[DATA FOR REVIEW — start]
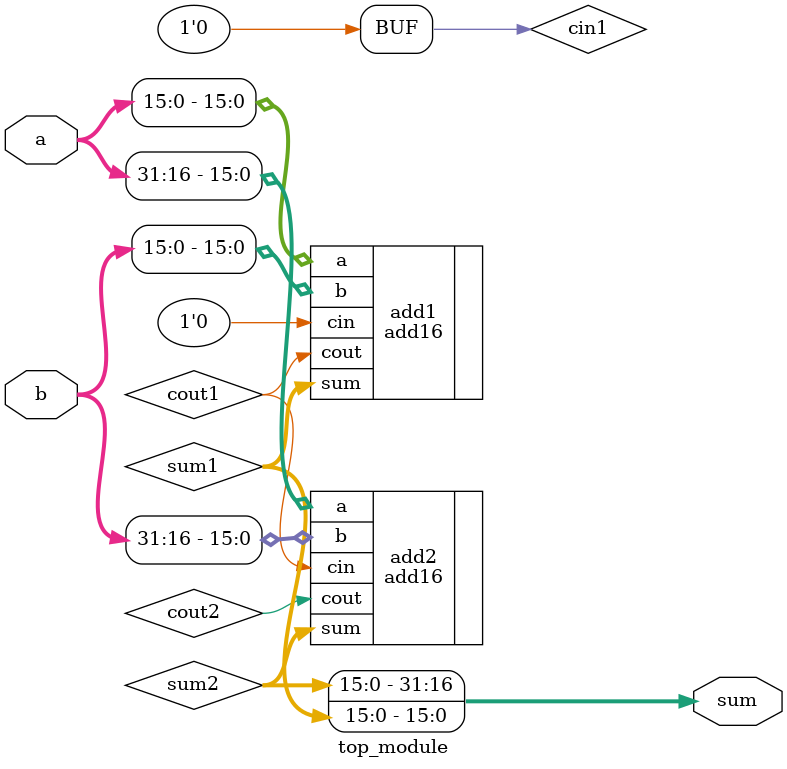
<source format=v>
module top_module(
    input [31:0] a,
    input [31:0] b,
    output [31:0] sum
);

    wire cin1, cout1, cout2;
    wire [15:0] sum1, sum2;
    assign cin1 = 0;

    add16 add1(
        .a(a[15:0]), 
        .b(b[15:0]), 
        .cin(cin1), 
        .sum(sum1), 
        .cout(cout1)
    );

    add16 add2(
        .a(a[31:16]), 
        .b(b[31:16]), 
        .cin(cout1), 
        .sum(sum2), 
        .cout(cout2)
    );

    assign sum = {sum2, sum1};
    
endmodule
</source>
[DATA FOR REVIEW — finish]
[DATA FOR REVIEW — start]
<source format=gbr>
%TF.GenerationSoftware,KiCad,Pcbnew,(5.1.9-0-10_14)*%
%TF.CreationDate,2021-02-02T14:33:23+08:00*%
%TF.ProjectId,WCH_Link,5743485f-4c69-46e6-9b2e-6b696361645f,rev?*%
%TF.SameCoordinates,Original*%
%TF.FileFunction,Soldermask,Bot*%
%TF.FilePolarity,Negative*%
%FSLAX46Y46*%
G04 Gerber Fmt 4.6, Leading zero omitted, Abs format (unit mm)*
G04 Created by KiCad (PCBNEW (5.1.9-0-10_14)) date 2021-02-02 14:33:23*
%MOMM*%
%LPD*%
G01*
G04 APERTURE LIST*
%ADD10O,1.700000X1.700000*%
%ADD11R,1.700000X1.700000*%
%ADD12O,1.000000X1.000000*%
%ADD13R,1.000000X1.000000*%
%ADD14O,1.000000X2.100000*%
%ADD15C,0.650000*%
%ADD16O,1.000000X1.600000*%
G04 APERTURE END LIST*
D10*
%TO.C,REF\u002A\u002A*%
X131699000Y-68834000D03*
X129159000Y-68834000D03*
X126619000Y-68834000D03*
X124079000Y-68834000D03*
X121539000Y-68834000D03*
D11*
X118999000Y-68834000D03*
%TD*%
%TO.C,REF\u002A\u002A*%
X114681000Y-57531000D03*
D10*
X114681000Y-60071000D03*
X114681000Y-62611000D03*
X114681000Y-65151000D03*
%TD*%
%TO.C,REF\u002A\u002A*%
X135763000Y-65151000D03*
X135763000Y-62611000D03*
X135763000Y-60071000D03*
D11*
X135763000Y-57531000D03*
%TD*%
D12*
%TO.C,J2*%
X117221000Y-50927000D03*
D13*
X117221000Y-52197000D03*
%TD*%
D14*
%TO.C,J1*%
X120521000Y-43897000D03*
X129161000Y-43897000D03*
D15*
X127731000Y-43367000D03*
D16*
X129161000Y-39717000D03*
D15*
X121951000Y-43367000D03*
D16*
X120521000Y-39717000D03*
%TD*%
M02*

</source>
[DATA FOR REVIEW — finish]
For this exercise, copy each line from the listing above that has the word "wire".

    wire cin1, cout1, cout2;
    wire [15:0] sum1, sum2;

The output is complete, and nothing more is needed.